What’s more, officials seem to believe that getting toxic waste properly priced would cure the ills of all our major financial institutions. Earlier this week, Ben Bernanke, the Federal Reserve chairman, was asked about the problem of “zombies” — financial institutions that are effectively bankrupt but are being kept alive by government aid. “I don’t know of any large zombie institutions in the U.S. financial system,” he declared, and went on to specifically deny that A.I.G. — A.I.G.! — is a zombie.
This is the same A.I.G. that, unable to honor its promises to pay off other financial institutions when bonds default, has already received $150 billion in aid and just got a commitment for $30 billion more.
The truth is that the Bernanke-Geithner plan — the plan the administration keeps floating, in slightly different versions — isn’t going to fly.
[snip]
So why has this zombie idea — it keeps being killed, but it keeps coming back — taken such a powerful grip? The answer, I fear, is that officials still aren’t willing to face the facts. They don’t want to face up to the dire state of major financial institutions because it’s very hard to rescue an essentially insolvent bank without, at least temporarily, taking it over. And temporary nationalization is still, apparently, considered unthinkable.
And why is it unthinkable?
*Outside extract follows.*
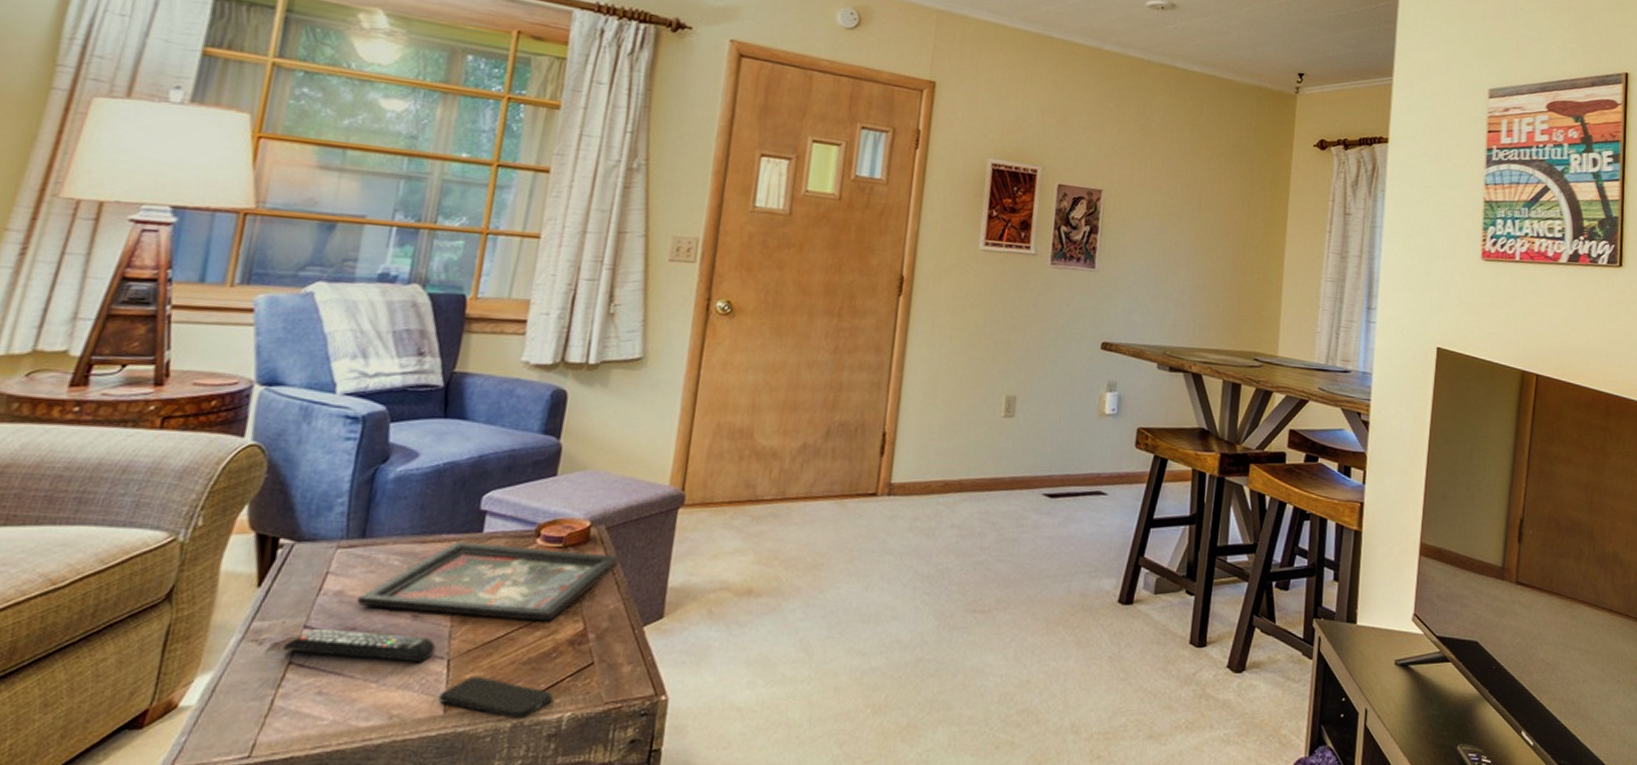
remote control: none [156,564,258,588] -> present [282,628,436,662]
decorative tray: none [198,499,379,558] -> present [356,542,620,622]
Because Republican politicians who are still fighting the Cold War and the same cable news idiots that Jon Stewart and the Daily Show writers so masterfully skewered the other night will scream "SOCIALISM!!!"
This knee-jerk wingnut terror of "the S word" is why we don't have universal health care in this country, with over half of the low-income unemployed without coverage already. And out here in the real world, almost three-quarters of Americans want Federal involvement in the health care distribution system to reduce costs and increase access and six in ten favor think it's the government's responsibility to provide such coverage and access. When the price of laissez-faire subsidize-the-rich corporatism starts to hit home in the form of unemployment and loss of health care coverage, Americans begin to realize the human cost of unfettered Objectivist capitalism, and they don't much care for it.
So while Bernanke and Geithner don't dare take the bols step of nationalization, instead making the absurd claim that toxic assets are "undervalued", they've forgotten the very basic principle that no asset is worth a plug nickel unless someone is willing to pony up the bucks for it.